__Action item__:
Extract every line of the entries below that contains the word "wrist".
Segment Open
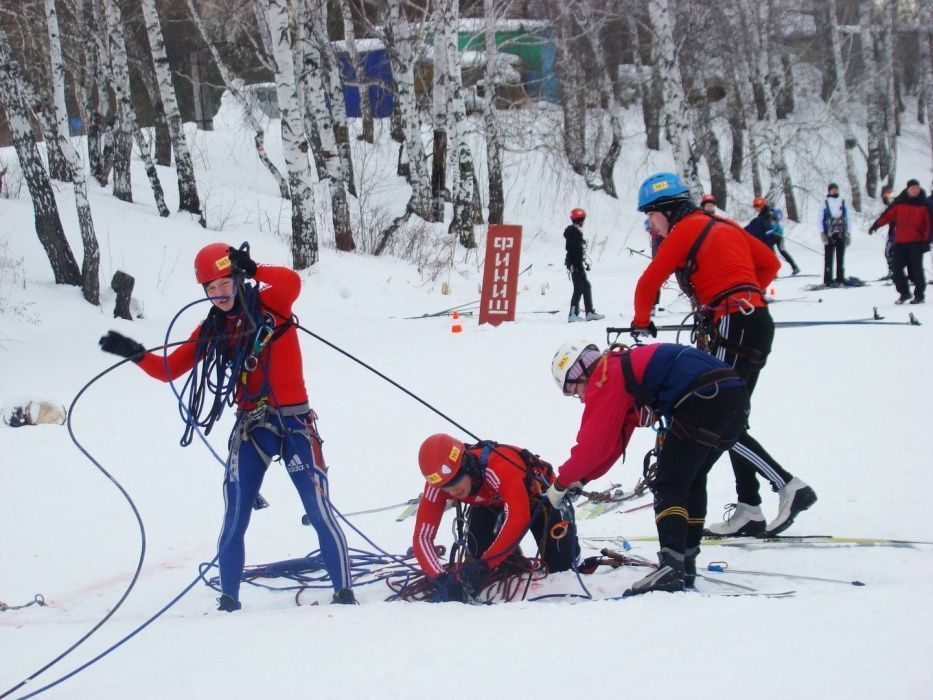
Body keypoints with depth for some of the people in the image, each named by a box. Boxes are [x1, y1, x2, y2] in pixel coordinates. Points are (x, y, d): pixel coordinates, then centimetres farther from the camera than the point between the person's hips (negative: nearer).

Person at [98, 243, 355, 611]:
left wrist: (253, 269, -36)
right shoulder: (213, 328, 7)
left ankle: (344, 591, -1)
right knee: (235, 519, 0)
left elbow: (292, 281, -28)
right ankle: (229, 599, 10)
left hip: (294, 422, -4)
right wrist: (137, 355, -5)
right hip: (250, 428, 4)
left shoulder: (270, 304, -5)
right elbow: (169, 369, 10)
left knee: (319, 511, -8)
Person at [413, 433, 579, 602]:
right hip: (492, 502, 4)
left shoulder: (500, 467, -46)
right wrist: (442, 579, -45)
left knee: (560, 565, -10)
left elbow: (518, 519, -56)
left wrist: (483, 565, -60)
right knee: (478, 552, -17)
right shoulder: (437, 483, -31)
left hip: (538, 494, -4)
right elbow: (422, 536, -30)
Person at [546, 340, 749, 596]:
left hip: (704, 399, -10)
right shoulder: (625, 368, 29)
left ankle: (671, 567, -15)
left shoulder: (606, 377, 1)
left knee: (668, 485, -4)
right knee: (692, 480, 20)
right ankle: (686, 564, 21)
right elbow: (613, 441, 31)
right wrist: (580, 477, 27)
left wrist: (562, 482, 10)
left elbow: (593, 440, 0)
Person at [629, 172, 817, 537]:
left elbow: (649, 282, -3)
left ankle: (788, 485, -16)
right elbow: (770, 263, 23)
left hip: (735, 325, -9)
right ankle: (749, 510, 9)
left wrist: (642, 323, 13)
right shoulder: (723, 225, 21)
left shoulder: (685, 230, -4)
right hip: (758, 322, 9)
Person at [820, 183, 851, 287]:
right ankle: (828, 280, -2)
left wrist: (849, 234, 7)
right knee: (828, 258, -3)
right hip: (829, 235, -2)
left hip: (841, 234, 2)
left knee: (840, 257, 5)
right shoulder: (825, 203, 2)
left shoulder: (843, 202, 9)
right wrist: (822, 234, -7)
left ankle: (840, 279, 9)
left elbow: (847, 218, 12)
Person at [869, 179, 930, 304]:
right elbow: (888, 214, 7)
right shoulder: (899, 202, 5)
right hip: (900, 242, 3)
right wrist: (876, 225, -2)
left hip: (916, 242, -3)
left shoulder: (923, 204, -1)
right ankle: (904, 293, 17)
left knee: (916, 269, -1)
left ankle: (919, 295, 10)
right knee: (897, 269, 2)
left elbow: (928, 223, -1)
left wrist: (927, 241, -7)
Segment Closed
__Result for this task__:
left wrist: (253, 269, -36)
right wrist: (137, 355, -5)
right wrist: (442, 579, -45)
left wrist: (483, 565, -60)
right wrist: (580, 477, 27)
left wrist: (562, 482, 10)
left wrist: (642, 323, 13)
left wrist: (849, 234, 7)
right wrist: (822, 234, -7)
right wrist: (876, 225, -2)
left wrist: (927, 241, -7)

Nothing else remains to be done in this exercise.